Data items
========
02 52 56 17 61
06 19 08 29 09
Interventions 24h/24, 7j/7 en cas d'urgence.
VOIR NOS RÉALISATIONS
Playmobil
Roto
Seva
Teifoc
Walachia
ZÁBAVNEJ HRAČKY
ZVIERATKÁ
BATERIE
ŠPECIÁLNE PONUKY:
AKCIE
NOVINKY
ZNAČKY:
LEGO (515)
========
What the task requires: All of the data, from the first line to the last, should be written out exactly.

Answer to the exercise:
02 52 56 17 61
06 19 08 29 09
Interventions 24h/24, 7j/7 en cas d'urgence.
VOIR NOS RÉALISATIONS
Playmobil
Roto
Seva
Teifoc
Walachia
ZÁBAVNEJ HRAČKY
ZVIERATKÁ
BATERIE
ŠPECIÁLNE PONUKY:
AKCIE
NOVINKY
ZNAČKY:
LEGO (515)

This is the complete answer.